[EXERCISE INPUTS — start]
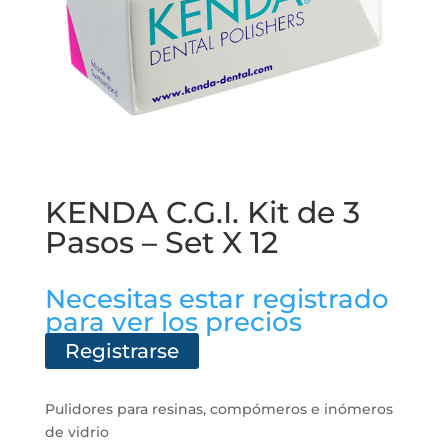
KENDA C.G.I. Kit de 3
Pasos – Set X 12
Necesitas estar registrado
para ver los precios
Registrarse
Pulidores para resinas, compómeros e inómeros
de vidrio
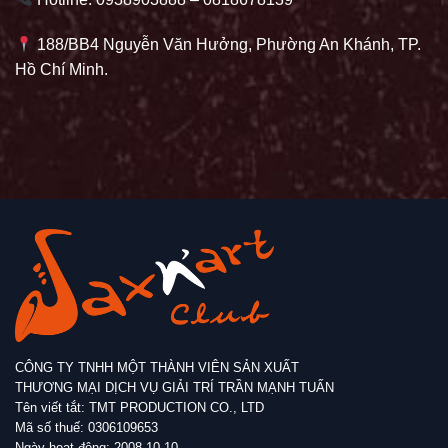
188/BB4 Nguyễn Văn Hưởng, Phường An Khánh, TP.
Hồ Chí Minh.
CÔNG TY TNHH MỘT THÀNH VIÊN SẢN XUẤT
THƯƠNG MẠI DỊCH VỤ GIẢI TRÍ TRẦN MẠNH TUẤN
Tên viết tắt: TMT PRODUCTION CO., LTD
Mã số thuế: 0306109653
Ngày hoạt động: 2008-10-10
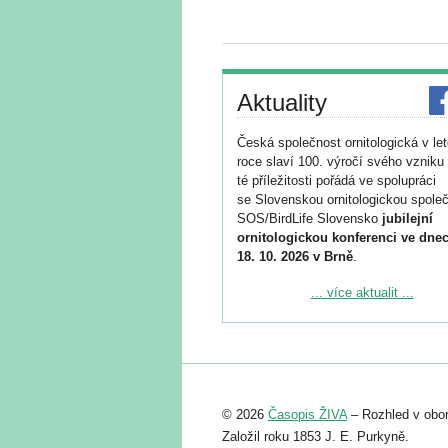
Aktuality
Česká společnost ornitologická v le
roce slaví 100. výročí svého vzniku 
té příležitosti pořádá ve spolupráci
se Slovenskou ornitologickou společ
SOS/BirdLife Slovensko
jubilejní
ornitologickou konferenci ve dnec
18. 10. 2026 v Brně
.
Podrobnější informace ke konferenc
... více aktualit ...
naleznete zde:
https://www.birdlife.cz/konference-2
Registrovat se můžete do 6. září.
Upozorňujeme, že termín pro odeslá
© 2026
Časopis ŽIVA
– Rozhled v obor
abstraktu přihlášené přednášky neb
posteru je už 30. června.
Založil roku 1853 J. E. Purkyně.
[EXERCISE INPUTS — finish]
# [ABOUT THIS EXERCISE]
Render the listing above as a Markdown table with the columns "No." and "Line". Number each row, and leave out blank lines and the pictures.

# [ANSWER BOX]
| No. | Line |
|---|---|
| 1 | KENDA C.G.I. Kit de 3 |
| 2 | Pasos – Set X 12 |
| 3 | Necesitas estar registrado |
| 4 | para ver los precios |
| 5 | Registrarse |
| 6 | Pulidores para resinas, compómeros e inómeros |
| 7 | de vidrio |
| 8 | 188/BB4 Nguyễn Văn Hưởng, Phường An Khánh, TP. |
| 9 | Hồ Chí Minh. |
| 10 | CÔNG TY TNHH MỘT THÀNH VIÊN SẢN XUẤT |
| 11 | THƯƠNG MẠI DỊCH VỤ GIẢI TRÍ TRẦN MẠNH TUẤN |
| 12 | Tên viết tắt: TMT PRODUCTION CO., LTD |
| 13 | Mã số thuế: 0306109653 |
| 14 | Ngày hoạt động: 2008-10-10 |
| 15 | Aktuality |
| 16 | Česká společnost ornitologická v le |
| 17 | roce slaví 100. výročí svého vzniku  |
| 18 | té příležitosti pořádá ve spolupráci |
| 19 | se Slovenskou ornitologickou společ |
| 20 | SOS/BirdLife Slovensko |
| 21 | jubilejní |
| 22 | ornitologickou konferenci ve dnec |
| 23 | 18. 10. 2026 v Brně |
| 24 | . |
| 25 | Podrobnější informace ke konferenc |
| 26 | ... více aktualit ... |
| 27 | naleznete zde: |
| 28 | https://www.birdlife.cz/konference-2 |
| 29 | Registrovat se můžete do 6. září. |
| 30 | Upozorňujeme, že termín pro odeslá |
| 31 | © 2026 |
| 32 | Časopis ŽIVA |
| 33 | – Rozhled v obor |
| 34 | abstraktu přihlášené přednášky neb |
| 35 | posteru je už 30. června. |
| 36 | Založil roku 1853 J. E. Purkyně. |